The Hmong and their circumstances after our government pulled the plug in Vietnam, Laos, and Cambodia, has been a previously untold story about an “invisible” people. This memoir reveals the heartbreak, the loss of home and family, the deplorable conditions in which families fought to survive in country, in Thailand, and upon arrival in the United States. Yang writes lyrically and well and weaves the folk lore of her ancestry and the love of one generation for another into a compelling tale.
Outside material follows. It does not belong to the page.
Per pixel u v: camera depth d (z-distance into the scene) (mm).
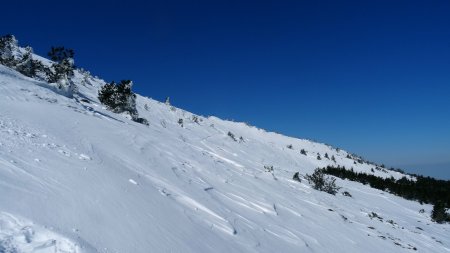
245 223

As I read her story, I found myself wondering: Whatever happened to “Bring us your poor, your tired, your huddled masses”? Have we lost compassion for those not fortunate enough to be born here? Do we now just use people and discard them when they have nothing else we want, without regard for what being a US ally costs them? It’s happening again in Iraq. Those who help us are left to fend for themselves when no longer perceived as useful in reaching our military goals.

How do you feel about this behavior, this history, still in the making, of a government who abandons those in need, those not needed, and those unable to fend for themselves through circumstances not of their making? Is this America the Beautiful, land of the free? I’d love to hear your comments
-- Rosemary Carstens


Anonymous said...


Wow, you have convinced me that I need to get this book. Great write up on it. Given what is going on in Iraq it looks like history may repeat itself, sadly enough. Love your website.

Patrice St. Onge

ClaireWalter said...

I can't pretend that the Hmong people are at the top of my consciousness (especially in view of the millions displaced since then around the world), but because there is a significant community in Boulder County and elsewhere in Colorado, I do think of them on occasion. I don't know whether "we" have lost our compassion, but some of our policy-setters have. Alas, we are also living at a time when anti-immigrant sentiment seems OK. Ronald Reagan is deified by conservatives for demanding, "Mr. Gorbachev, tear down this wall!" And nowm to our shame, we are building one.

As for using and discarding people, there are disspiriting stories of Iraqi and Afghan translators for the US military who hav been used (sometimes wounded) and discarded -- or at least denied entry into this country. I agree that it is all shameful.